(DATA PROVIDED)

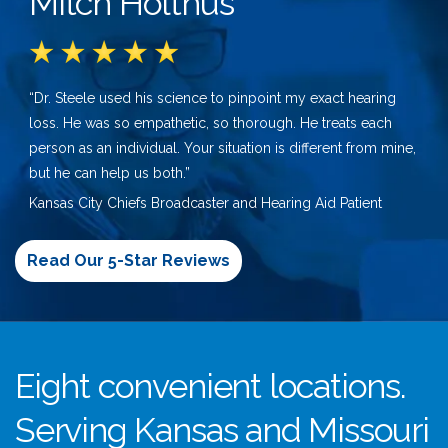
Mitch Holthus
“Dr. Steele used his science to pinpoint my exact hearing
loss. He was so empathetic, so thorough. He treats each
person as an individual. Your situation is different from mine,
but he can help us both.”
Kansas City Chiefs Broadcaster and Hearing Aid Patient
Read Our 5-Star Reviews
Eight convenient locations.
Serving Kansas and Missouri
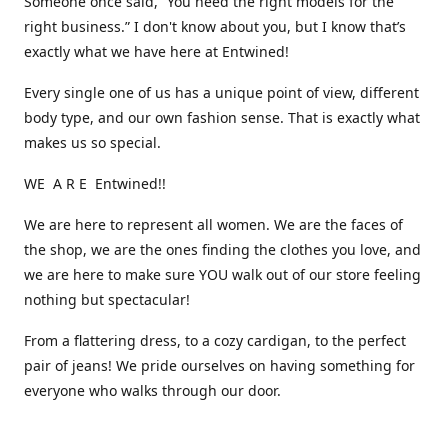
Someone once said, “You need the right models for the
right business.” I don't know about you, but I know that’s
exactly what we have here at Entwined!
Every single one of us has a unique point of view, different
body type, and our own fashion sense. That is exactly what
makes us so special.
WE A R E Entwined!!
We are here to represent all women. We are the faces of
the shop, we are the ones finding the clothes you love, and
we are here to make sure YOU walk out of our store feeling
nothing but spectacular!
From a flattering dress, to a cozy cardigan, to the perfect
pair of jeans! We pride ourselves on having something for
everyone who walks through our door.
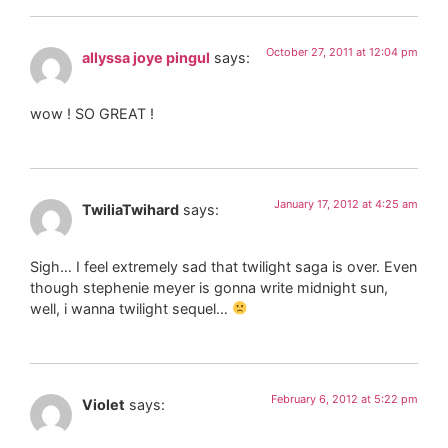
October 27, 2011 at 12:04 pm
allyssa joye pingul
says:
wow ! SO GREAT !
January 17, 2012 at 4:25 am
TwiliaTwihard
says:
Sigh… I feel extremely sad that twilight saga is over. Even
though stephenie meyer is gonna write midnight sun,
well, i wanna twilight sequel…
February 6, 2012 at 5:22 pm
Violet
says:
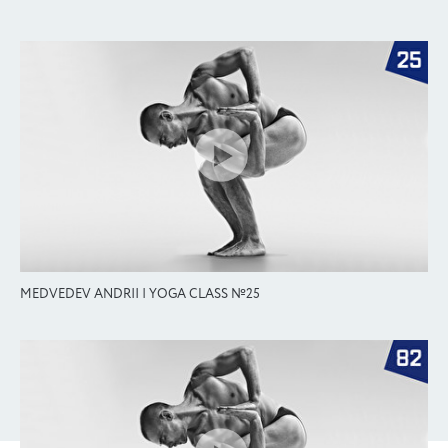
MEDVEDEV ANDRII | YOGA CLASS №25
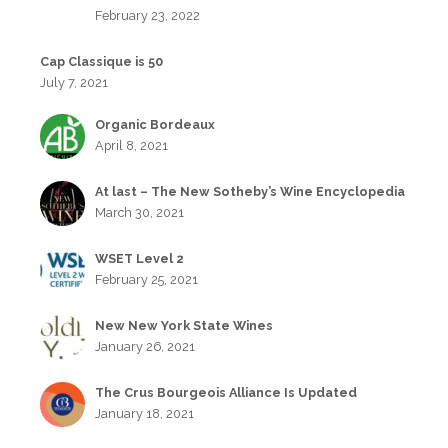
February 23, 2022
Cap Classique is 50
July 7, 2021
Organic Bordeaux
April 8, 2021
At last – The New Sotheby’s Wine Encyclopedia
March 30, 2021
WSET Level 2
February 25, 2021
New New York State Wines
January 26, 2021
The Crus Bourgeois Alliance Is Updated
January 18, 2021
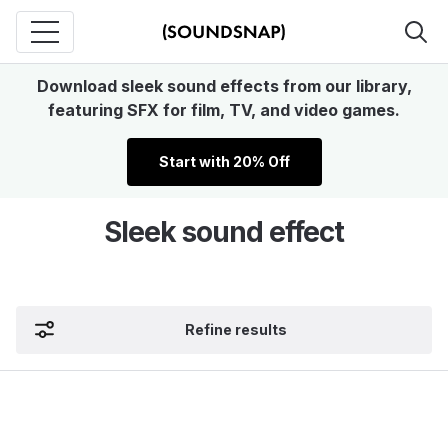
Download sleek sound effects from our library,
featuring SFX for film, TV, and video games.
Start with 20% Off
Sleek sound effect
Refine results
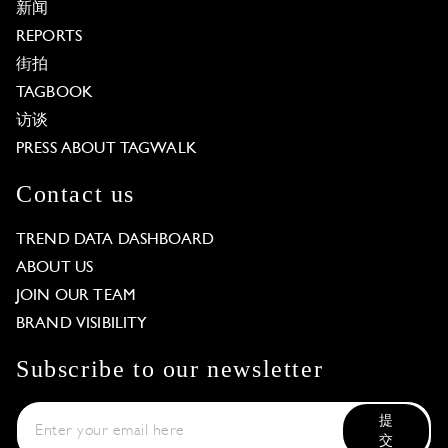
新闻
REPORTS
街拍
TAGBOOK
访谈
PRESS ABOUT TAGWALK
Contact us
TREND DATA DASHBOARD
ABOUT US
JOIN OUR TEAM
BRAND VISIBILITY
Subscribe to our newsletter
提
交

(End DATA PROVIDED)

[TO-DO ITEM] Exactly the lines from the one with "January 26, 2021" through the end of the listing above are to be repeated, with no pictures.

[SOLUTION]
January 26, 2021
The Crus Bourgeois Alliance Is Updated
January 18, 2021
Download sleek sound effects from our library,
featuring SFX for film, TV, and video games.
Start with 20% Off
Sleek sound effect
Refine results
新闻
REPORTS
街拍
TAGBOOK
访谈
PRESS ABOUT TAGWALK
Contact us
TREND DATA DASHBOARD
ABOUT US
JOIN OUR TEAM
BRAND VISIBILITY
Subscribe to our newsletter
提
交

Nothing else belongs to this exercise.